EXTRACTED RECORDS =

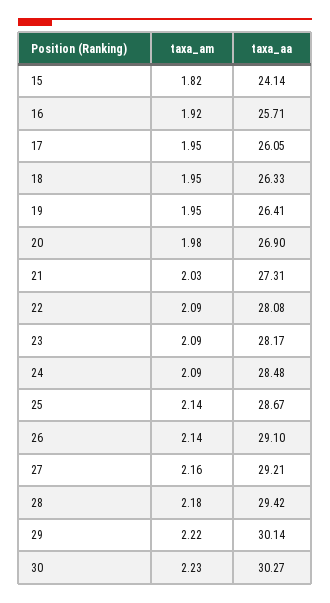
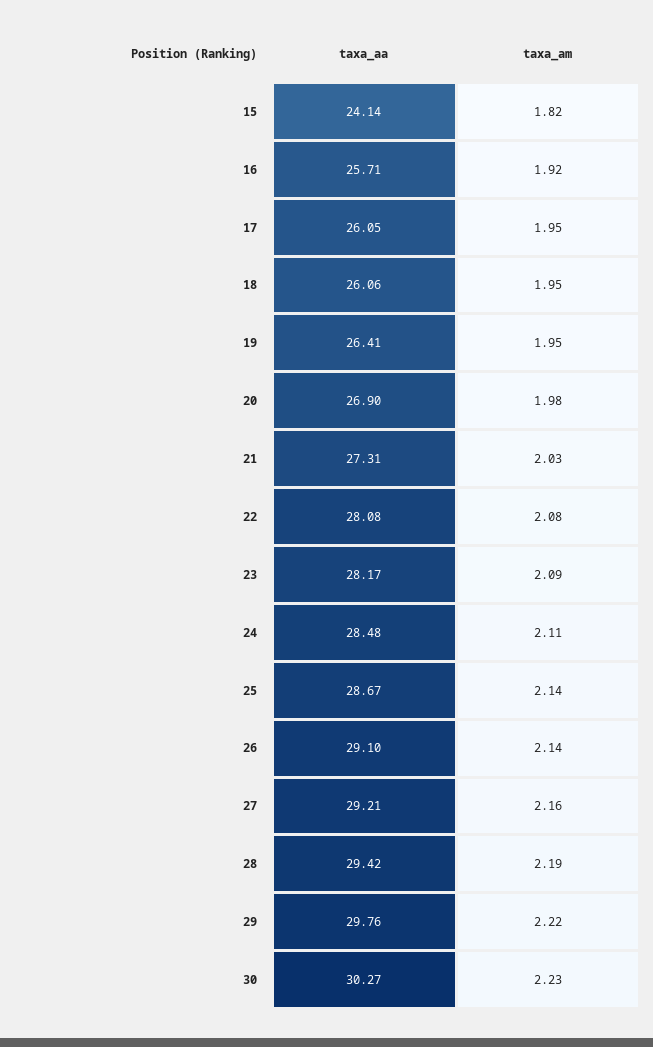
  {
    "taxa_am": {
      "15": 1.82,
      "16": 1.92,
      "17": 1.95,
      "18": 1.95,
      "19": 1.95,
      "20": 1.98,
      "21": 2.03,
-     "22": 2.09,
+     "22": 2.08,
      "23": 2.09,
-     "24": 2.09,
+     "24": 2.11,
      "25": 2.14,
      "26": 2.14,
      "27": 2.16,
-     "28": 2.18,
+     "28": 2.19,
      "29": 2.22,
      "30": 2.23
    },
    "taxa_aa": {
      "15": 24.14,
      "16": 25.71,
      "17": 26.05,
-     "18": 26.33,
+     "18": 26.06,
      "19": 26.41,
      "20": 26.9,
      "21": 27.31,
      "22": 28.08,
      "23": 28.17,
      "24": 28.48,
      "25": 28.67,
      "26": 29.1,
      "27": 29.21,
      "28": 29.42,
-     "29": 30.14,
+     "29": 29.76,
      "30": 30.27
    }
  }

WORK ITEM =
Where an entry contains an image, skip the image; repeat everything else exactly.

EXERCISE SOLUTION =
  {
    "taxa_am": {
      "15": 1.82,
      "16": 1.92,
      "17": 1.95,
      "18": 1.95,
      "19": 1.95,
      "20": 1.98,
      "21": 2.03,
-     "22": 2.09,
+     "22": 2.08,
      "23": 2.09,
-     "24": 2.09,
+     "24": 2.11,
      "25": 2.14,
      "26": 2.14,
      "27": 2.16,
-     "28": 2.18,
+     "28": 2.19,
      "29": 2.22,
      "30": 2.23
    },
    "taxa_aa": {
      "15": 24.14,
      "16": 25.71,
      "17": 26.05,
-     "18": 26.33,
+     "18": 26.06,
      "19": 26.41,
      "20": 26.9,
      "21": 27.31,
      "22": 28.08,
      "23": 28.17,
      "24": 28.48,
      "25": 28.67,
      "26": 29.1,
      "27": 29.21,
      "28": 29.42,
-     "29": 30.14,
+     "29": 29.76,
      "30": 30.27
    }
  }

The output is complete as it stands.